(WHAT IS EXPECTED) All lines below between the line with "left knee: (280, 848)" and the line with "left elbow: (526, 126)", including both, must be copied exactly, and the pictures must be omitted.

(DATA UNDER STUDY)
****************************************
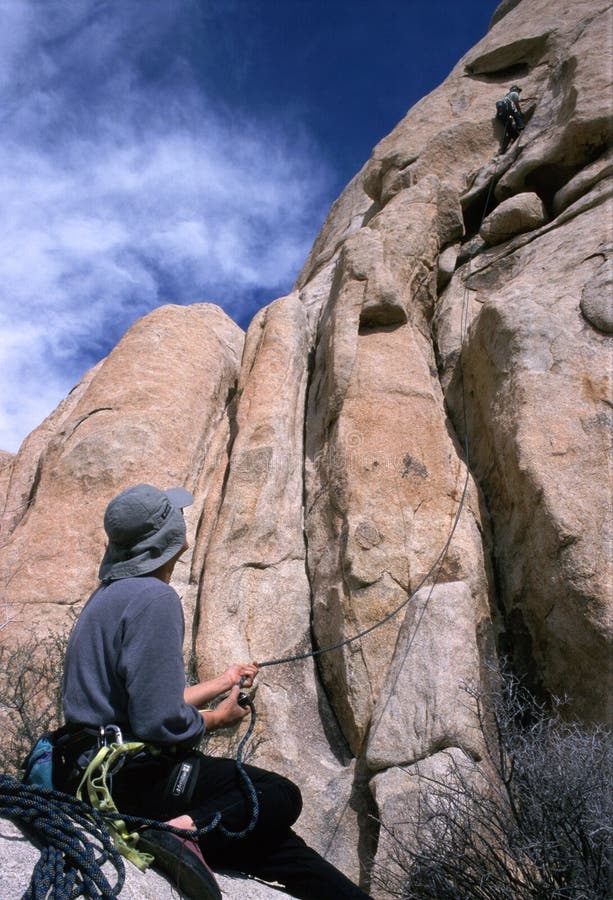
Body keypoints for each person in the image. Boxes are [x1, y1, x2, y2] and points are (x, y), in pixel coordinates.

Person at [55, 483, 371, 900]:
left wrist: (223, 682)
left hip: (90, 771)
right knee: (276, 794)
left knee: (280, 848)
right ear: (166, 537)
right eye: (176, 516)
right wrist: (218, 719)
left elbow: (140, 704)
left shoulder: (107, 597)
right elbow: (158, 721)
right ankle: (177, 832)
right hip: (131, 782)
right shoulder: (155, 598)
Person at [496, 84, 525, 152]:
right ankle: (521, 128)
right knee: (516, 113)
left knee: (509, 129)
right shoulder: (514, 93)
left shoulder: (506, 97)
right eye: (518, 91)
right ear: (516, 90)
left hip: (502, 114)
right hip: (509, 109)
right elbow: (516, 104)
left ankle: (503, 148)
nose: (519, 93)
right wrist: (520, 113)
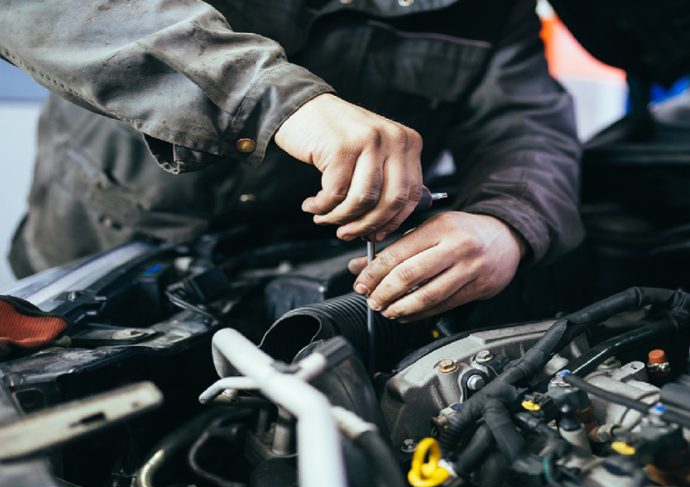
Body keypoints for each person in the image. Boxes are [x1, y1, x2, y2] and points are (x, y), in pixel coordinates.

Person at [2, 0, 583, 322]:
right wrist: (271, 99)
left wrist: (507, 223)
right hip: (94, 265)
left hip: (303, 280)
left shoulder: (487, 11)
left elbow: (526, 126)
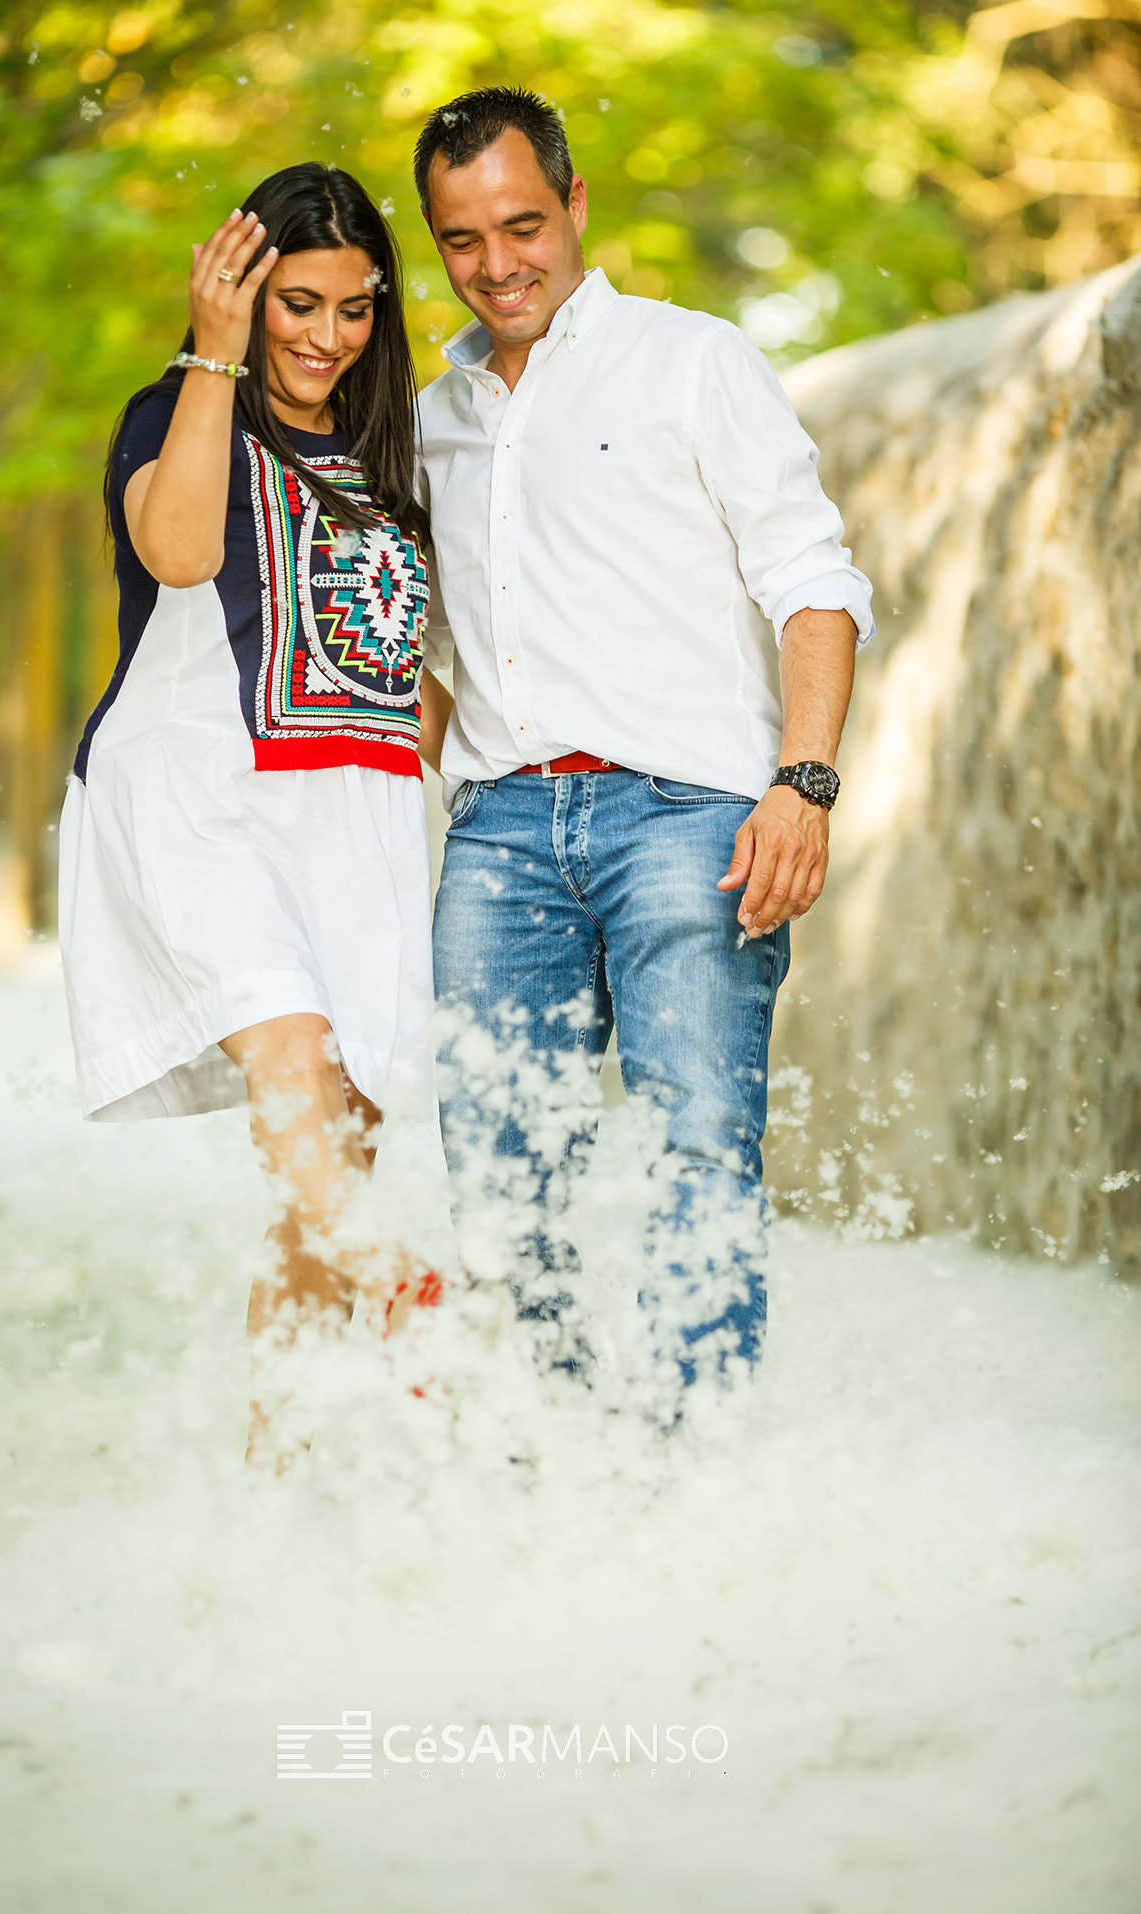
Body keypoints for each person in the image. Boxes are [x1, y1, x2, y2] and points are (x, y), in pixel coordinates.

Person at [413, 89, 874, 1403]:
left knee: (700, 1143)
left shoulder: (693, 359)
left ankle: (694, 1469)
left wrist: (802, 783)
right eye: (461, 239)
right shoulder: (429, 418)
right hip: (499, 835)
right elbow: (434, 655)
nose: (499, 263)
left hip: (690, 820)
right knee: (499, 1167)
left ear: (575, 206)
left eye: (522, 224)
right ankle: (544, 1456)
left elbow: (814, 582)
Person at [59, 164, 456, 1460]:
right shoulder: (176, 412)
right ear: (243, 289)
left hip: (363, 819)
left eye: (351, 309)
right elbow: (177, 551)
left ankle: (272, 1476)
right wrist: (214, 357)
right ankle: (426, 1321)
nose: (322, 336)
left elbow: (410, 663)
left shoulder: (393, 447)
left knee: (324, 1170)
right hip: (202, 796)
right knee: (291, 1069)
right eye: (295, 302)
****************************************
(SOLUTION)
left knee: (280, 848)
right ear: (166, 537)
right eye: (176, 516)
right wrist: (218, 719)
left elbow: (140, 704)
left shoulder: (107, 597)
right elbow: (158, 721)
right ankle: (177, 832)
right hip: (131, 782)
right shoulder: (155, 598)
Person at [496, 84, 525, 152]:
right ankle: (521, 128)
right knee: (516, 113)
left knee: (509, 129)
right shoulder: (514, 93)
left shoulder: (506, 97)
right eye: (518, 91)
right ear: (516, 90)
left hip: (502, 114)
right hip: (509, 109)
right elbow: (516, 104)
left ankle: (503, 148)
nose: (519, 93)
right wrist: (520, 113)
Body keypoints for each person in the image. Boxes are [x1, y1, x2, y2] and points are (x, y), in pixel coordinates.

Person at [2, 0, 583, 322]:
right wrist: (271, 99)
left wrist: (507, 223)
right hip: (94, 265)
left hip: (303, 280)
left shoulder: (487, 11)
left elbow: (526, 126)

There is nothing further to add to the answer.